Even if your manager is your friend, make sure that you get a formal contract, that you’re both happy with and agree on. Of course, things might change with time, but this will give you a great ground to building a good manager-artist relationship.
It is absolutely fine and even recommended to test the water first and work with the manager a little before you start working together so you can make sure that you get along, and that he / she really help you promote yourself. But, after you feel sure about a manager, it’s really recommended to get the contract done.
How Should An Artist-Manager Contract Look Like?
A contract is a vital element in a good artist-manager relationship. It should be clear and concise. It should also be written in a way that emphasizes the importance of transparency and trust between both sides.
The contract should be written in a way that is understandable for both parties.
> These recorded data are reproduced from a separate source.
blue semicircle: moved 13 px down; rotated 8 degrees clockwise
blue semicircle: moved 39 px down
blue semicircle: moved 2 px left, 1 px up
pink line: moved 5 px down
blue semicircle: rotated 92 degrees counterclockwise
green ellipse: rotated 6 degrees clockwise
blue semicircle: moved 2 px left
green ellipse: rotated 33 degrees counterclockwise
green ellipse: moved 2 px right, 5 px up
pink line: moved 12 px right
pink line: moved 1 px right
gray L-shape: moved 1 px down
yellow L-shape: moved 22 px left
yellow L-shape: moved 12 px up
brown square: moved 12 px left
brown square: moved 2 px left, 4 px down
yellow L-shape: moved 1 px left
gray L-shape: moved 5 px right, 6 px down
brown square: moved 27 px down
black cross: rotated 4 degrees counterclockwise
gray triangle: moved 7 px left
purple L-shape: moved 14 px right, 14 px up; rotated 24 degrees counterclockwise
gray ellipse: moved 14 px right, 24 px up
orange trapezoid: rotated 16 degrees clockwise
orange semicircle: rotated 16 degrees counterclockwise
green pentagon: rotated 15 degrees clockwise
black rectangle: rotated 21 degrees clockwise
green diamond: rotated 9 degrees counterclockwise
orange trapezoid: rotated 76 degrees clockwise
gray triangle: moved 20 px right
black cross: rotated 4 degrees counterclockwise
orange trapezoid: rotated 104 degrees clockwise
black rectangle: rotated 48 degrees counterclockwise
There are many obligations for both the artist and the manager, so it is important to have a contract that outlines what each party needs to do. If there are any discrepancies, the contract can be renegotiated to better suit both parties’ needs.
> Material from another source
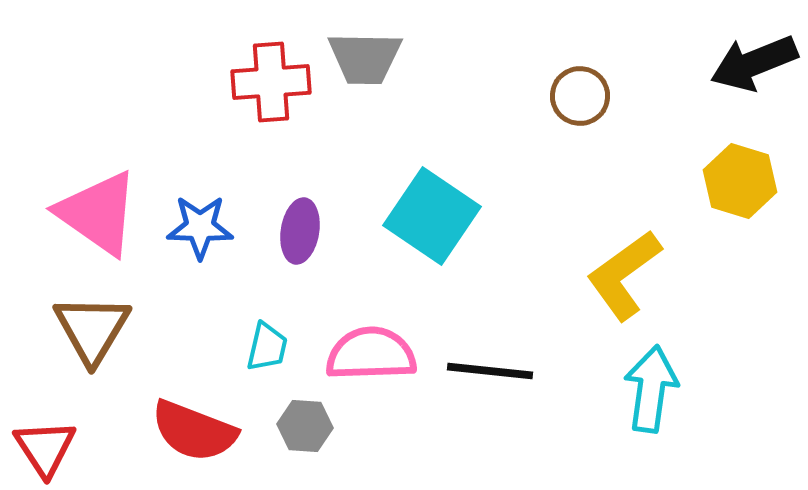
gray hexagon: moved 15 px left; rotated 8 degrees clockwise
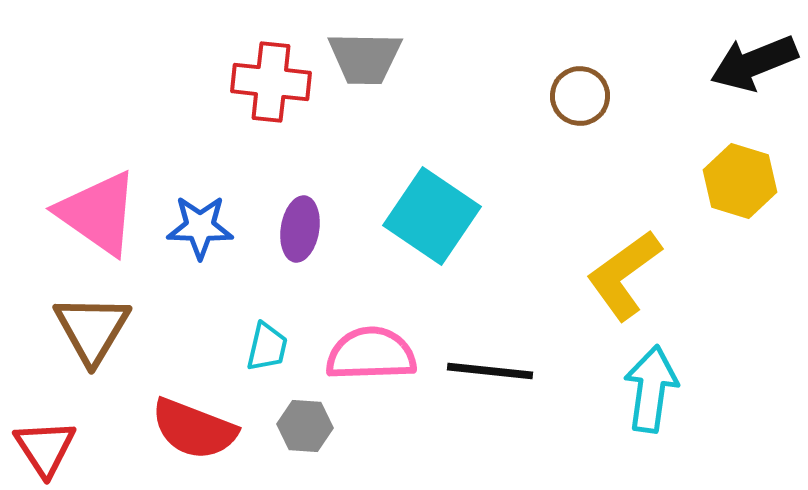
red cross: rotated 10 degrees clockwise
purple ellipse: moved 2 px up
red semicircle: moved 2 px up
It should also specify what is the manager’s cut percentage, what expenses are on the manager’s side, and what expenses are on the artist’s side. And other important things such as what happens in case one of the sides wants to end the relationship, and what happens if the artist gets a record deal.
This way, everyone is aware of what they can expect from this partnership, and there is a safety net that makes sure that everyone are happy, and can get you through hard times.
Is A Record Label A Replacement For A Manager?
A Record Label is not a replacement for a musical manager. Record Labels are in charge of the promotion and marketing of the artist’s music in order to get more listeners. A Record Label will also ensure that the artist can get royalties when their creations are used by other artists or companies.
However, a record label takes care of everything in a wide level. Meaning that it usually won’t take care of personal things like making connections for the artist, and booking shows for him.
Sometimes the record label of an artist will assign a personal musical manager for the artist on their behalf, that way they can probably get a better deal with him / her, and make the artist more successful.
However, you’d usually want to separate your manager from your record label, as you wouldn’t want a dissonance with one to affect the other.
A manager might actually really help you negotiate and get a better deal with a record label, therefore, it’s almost always a good thing to get both and keep them separate.
When Is It A Good Time To Get A Manager?
Getting a manager is one of the most important decision an artist has to make. It can make or break an artist’s career. However, when is it the right time to make this decision?
Generally, a good time to get a manager would be once you see some success, and you’re unable to take care of the business side of your music on your own. Until then, you should probably work on your own, and grow you brand a little more.
If you get a manager too early he / she might take advantage of your situation and close a very bad deal with you (not for them of course).
Don’t forget that a manager also takes 10% – 15% of your income! The longer you can avoid that while still maximizing your income the better.
There are a lot of tasks that artists have to manage themselves. This includes handling their own social media campaigns, booking tours, and promoting their music.
An artist manager can help them with these tasks by providing resources and connections to other managers or agents in the industry. They also make sure that artists are making the most money for all of their work.
However, you probably shouldn’t get a manager until you know that treating the business side of things is bothering you maximizing your income.
Thanks for reading the article, I wish you all the best luck in the future of your music career!